From among Prof. Vogel’s contributions, the total synthesis and determination of the absolute configuration of (-)-Dolabriferol (Angew. Chem. Int. Ed. 2010, 49, 8535-8537) or the concise synthesis of complicated polypropionates through one-pot dissymmetrical two-directional chain elongation (Chem. Eur. J. 2011, 17, 4246-4253) are good examples of elaborated and refined research work on combinatorial and asymmetric synthesis of natural products and analogues of biological interest.

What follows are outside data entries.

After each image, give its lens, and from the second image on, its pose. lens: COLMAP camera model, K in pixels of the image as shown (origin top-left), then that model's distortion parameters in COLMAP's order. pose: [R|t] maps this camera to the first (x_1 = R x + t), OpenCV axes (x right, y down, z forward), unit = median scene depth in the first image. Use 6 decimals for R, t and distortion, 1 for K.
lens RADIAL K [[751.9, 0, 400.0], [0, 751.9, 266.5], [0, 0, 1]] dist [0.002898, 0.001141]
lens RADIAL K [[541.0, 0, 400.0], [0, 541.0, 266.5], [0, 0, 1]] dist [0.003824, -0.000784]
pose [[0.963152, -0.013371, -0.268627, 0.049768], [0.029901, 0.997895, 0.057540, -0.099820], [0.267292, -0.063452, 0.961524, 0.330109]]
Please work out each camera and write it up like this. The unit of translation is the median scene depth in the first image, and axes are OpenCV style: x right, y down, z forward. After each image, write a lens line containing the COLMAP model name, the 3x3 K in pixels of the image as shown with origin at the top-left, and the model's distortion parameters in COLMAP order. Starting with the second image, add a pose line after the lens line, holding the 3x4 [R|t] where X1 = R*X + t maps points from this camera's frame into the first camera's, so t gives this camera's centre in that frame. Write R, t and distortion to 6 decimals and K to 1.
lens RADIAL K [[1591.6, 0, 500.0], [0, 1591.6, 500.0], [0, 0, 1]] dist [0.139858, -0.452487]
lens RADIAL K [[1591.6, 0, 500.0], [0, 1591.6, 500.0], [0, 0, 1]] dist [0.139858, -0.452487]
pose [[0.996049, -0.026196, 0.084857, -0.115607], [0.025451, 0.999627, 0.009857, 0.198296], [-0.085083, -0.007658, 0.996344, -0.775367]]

Special attention deserves his research on the anti-cancer anthracyclines, polyketide and polypropionate antibiotics (Pure Appl. Chem. 2008, 80, 791-805).

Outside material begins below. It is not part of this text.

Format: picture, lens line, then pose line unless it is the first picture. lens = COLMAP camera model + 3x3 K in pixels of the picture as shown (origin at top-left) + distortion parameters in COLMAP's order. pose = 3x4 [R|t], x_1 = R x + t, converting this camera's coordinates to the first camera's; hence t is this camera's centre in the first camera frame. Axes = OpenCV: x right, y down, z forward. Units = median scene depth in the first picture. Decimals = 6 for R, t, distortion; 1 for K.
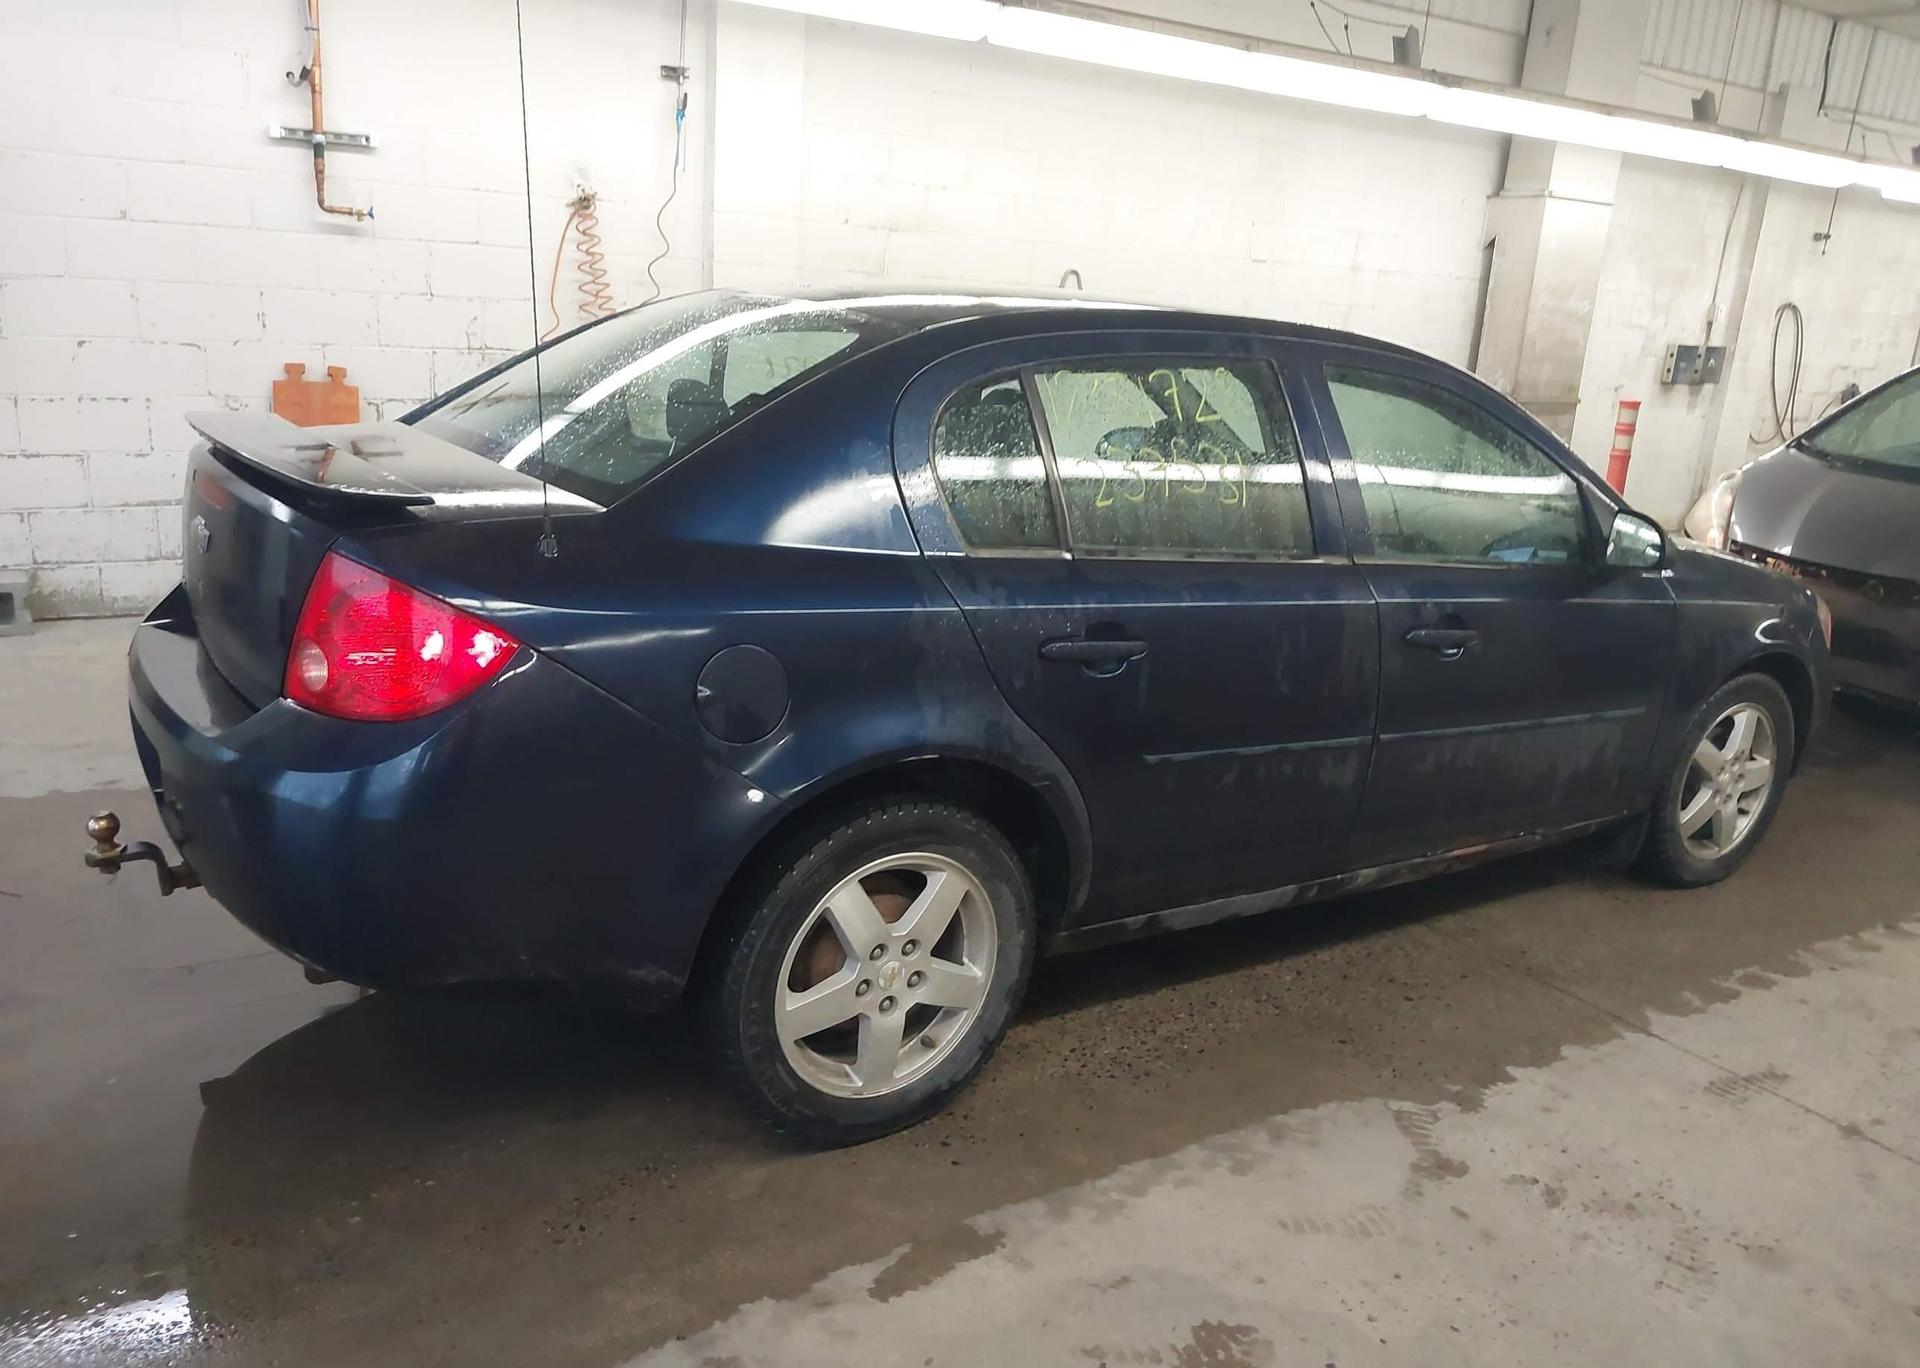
lens RADIAL K [[1501.0, 0, 977.7], [0, 1501.0, 685.6], [0, 0, 1]] dist [0.032993, -0.046329]
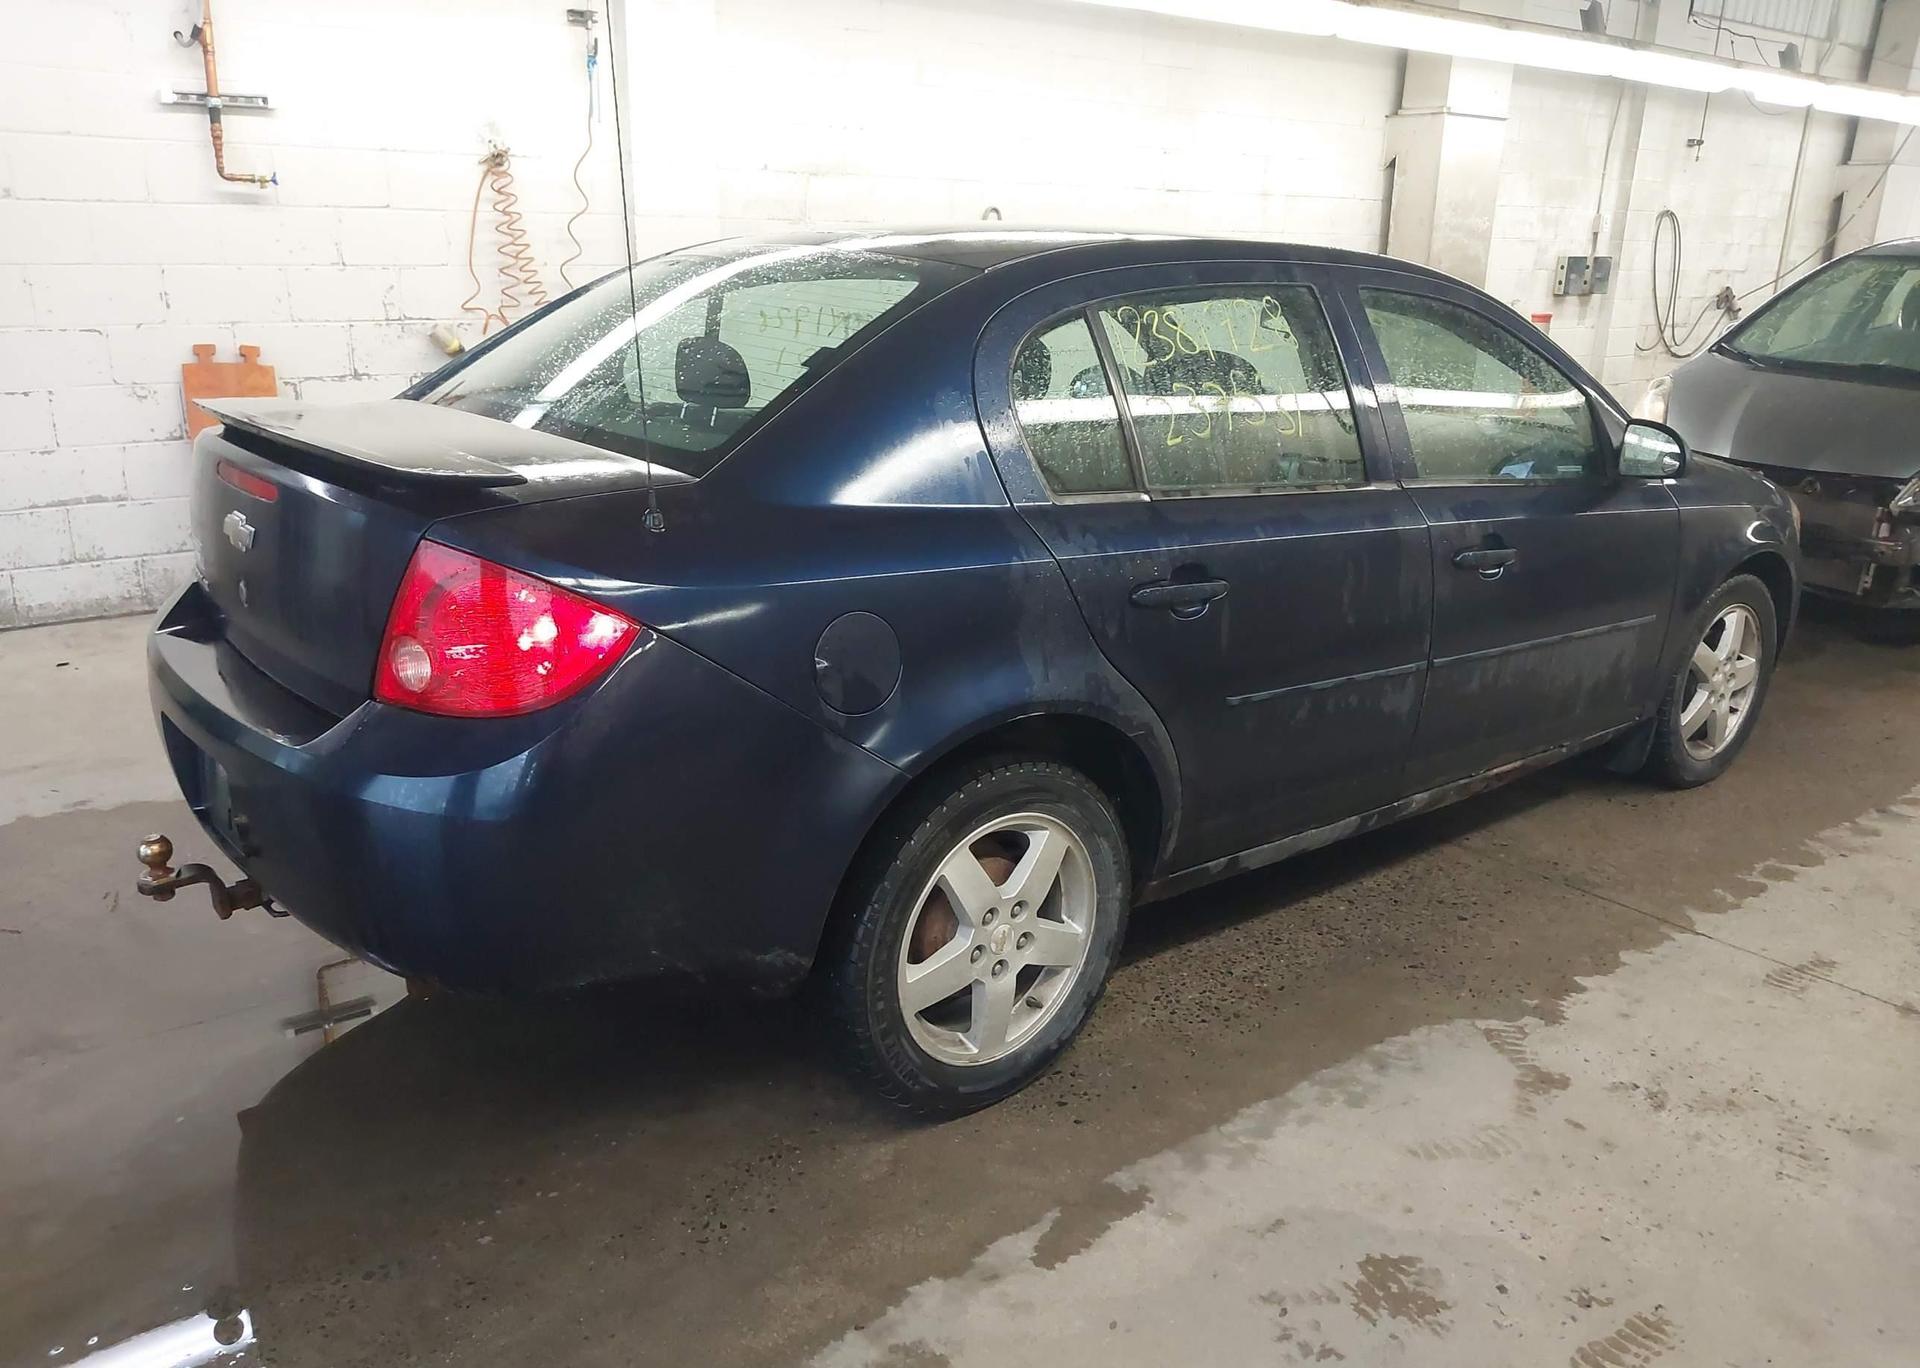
lens RADIAL K [[1501.0, 0, 956.2], [0, 1501.0, 692.3], [0, 0, 1]] dist [0.032993, -0.046329]
pose [[0.994472, -0.070521, 0.077797, -0.139313], [0.067497, 0.996883, 0.040838, -0.008366], [-0.080434, -0.035362, 0.996132, 0.031966]]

His studies on glycomimetics as potential drugs and anti-cancer vaccines (Bio. Med. Chem. 2010, 18, 3320-3334; Chem. Eur. J. 2009, 15, 2861-2873) opened new routes on the development of chemicals with anti-tumor activities.
The new organic chemistry based on pericyclic reactions of sulfur dioxide (Acc. Chem. Res. 2007, 40, 931-942) developed by Prof. Vogel, and its mechanistic analysis by means of theoretical methods and ab initio calculations (J. Am. Chem. Soc. 2006, 10, 2007-2036; 2009, 931, 9547-9561) represent a beautiful and irrefutable proof of the synergistic combination between synthetic and computational chemistries.
It should also be emphasized the fundamental research carried out by Prof. Vogel on iron-catalyzed carbon-carbon bond forming reactions (Chem. Eur. J. 2010, 16, 8984-8988, Angew. Chem. Int. Ed. 2008, 47, 1305-1307).
Very recently, Prof. Pier Vogel coauthored, together with Prof. Kendal N. Houk, an organic chemistry textbook (Organic Chemistry. Theory, Reactivity and Mechanisms in Modern Synthesis, Wiley-VCH, 2019) which fills a gap in current literature on physical organic chemistry. Indeed, physical chemistry tools (quantum chemistry, statistical mechanics, thermodynamics, kinetics) are utilized throughout this book to rationalize organic reactions, giving the reader the opportunity of gaining a deeper insight into their mechanistic aspects. It is a modern organic chemistry textbook, of interest for students, teachers and researchers, which is being called to become the “bible” of the 21st Century organic chemists.